The mobile home park residents say they mostly fear traffic congestion along Camino Capistrano; noise from the hotel's outdoor sport courts, pool and fire pit; the loss of their view of a green bluff; and even increased property taxes if the adjacent property values rise.
"We are completely, utterly against the project. It's too big, it's too massive, and we're being taken over," Deirdre Hurd said of the cumulative impact of the Marriott and the imminent expansion of nearby Costco.
"On any given holiday, or on any given day when there's an accident on the 5 freeway, you can hardly even pull out of our parking lot.
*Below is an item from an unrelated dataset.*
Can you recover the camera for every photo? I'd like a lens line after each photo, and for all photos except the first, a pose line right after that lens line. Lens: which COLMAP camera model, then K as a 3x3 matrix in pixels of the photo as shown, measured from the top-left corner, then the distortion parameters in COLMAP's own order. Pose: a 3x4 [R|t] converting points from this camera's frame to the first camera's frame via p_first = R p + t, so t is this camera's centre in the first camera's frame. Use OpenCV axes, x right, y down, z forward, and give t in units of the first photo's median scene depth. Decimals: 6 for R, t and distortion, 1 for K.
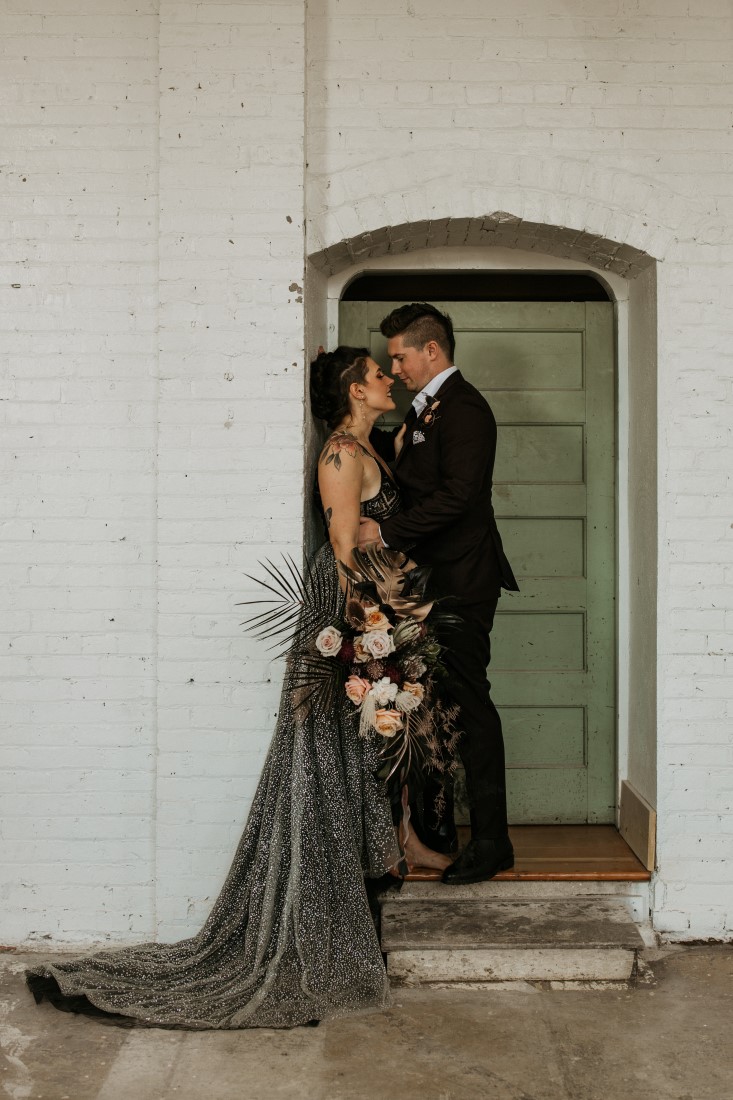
lens RADIAL K [[1107.3, 0, 419.1], [0, 1107.3, 537.3], [0, 0, 1]] dist [0.003155, 0.000000]
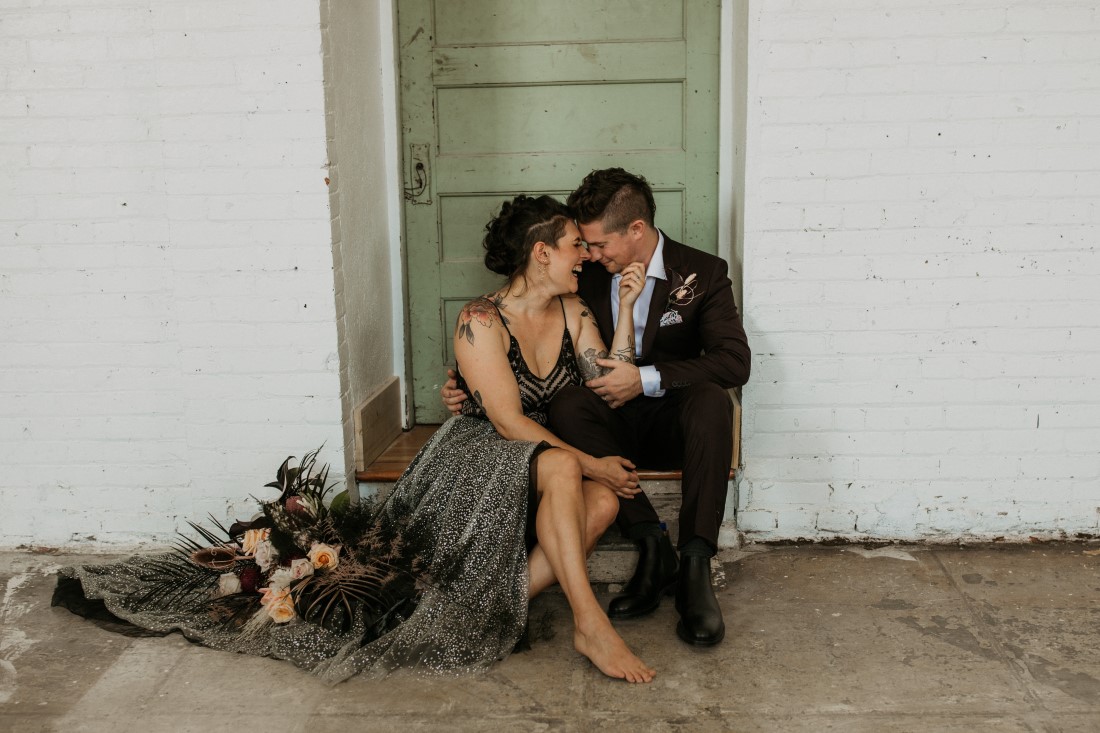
lens RADIAL K [[1107.3, 0, 548.8], [0, 1107.3, 365.8], [0, 0, 1]] dist [0.003155, 0.000000]
pose [[0.997192, -0.012531, -0.073831, 0.135464], [0.027063, 0.979572, 0.199264, 0.033698], [0.069826, -0.200702, 0.977161, 0.120024]]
Now we're adding traffic getting to the Marriott and with getting in and out of Costco with the gas station ... it's going to be tremendous impact," said Eleanor Buchanan. "We haven't really as residents had the opportunity to study the effects this is going to have on us."
But Irvine-based R.D. Olson Development and the commission—with the exception of one member—agreed it had made "yeoman" attempts to lessen the impact on the residents. Robert Olson cited the following examples: restricting recreational use between 7 a.m. and 10 p.m., building hedges along the hotel's property line that straddles the mobile home park and using low-level lighting.
"We're keeping the building away from the bluff, we have trees now that block views of the ocean from our hotel rooms, but we were willing to do that … we've made a lot of sacrifices," he said.
Additionally, the Planning Commission assured the mobile home park residents that whatever issues they felt hadn't been addressed could be resolved in future Design Review Committee meetings, such as using landscaping as a buffer against late-night noises.
R.D. Olson's application to build a Marriott in San Juan Capistrano first came to the Design Review Committee in August. It is the second hotel to be approved this year.
Olson estimates the city will collect transient occupancy taxes—essentially bed taxes—totaling about $600,000 in the first year of its operation.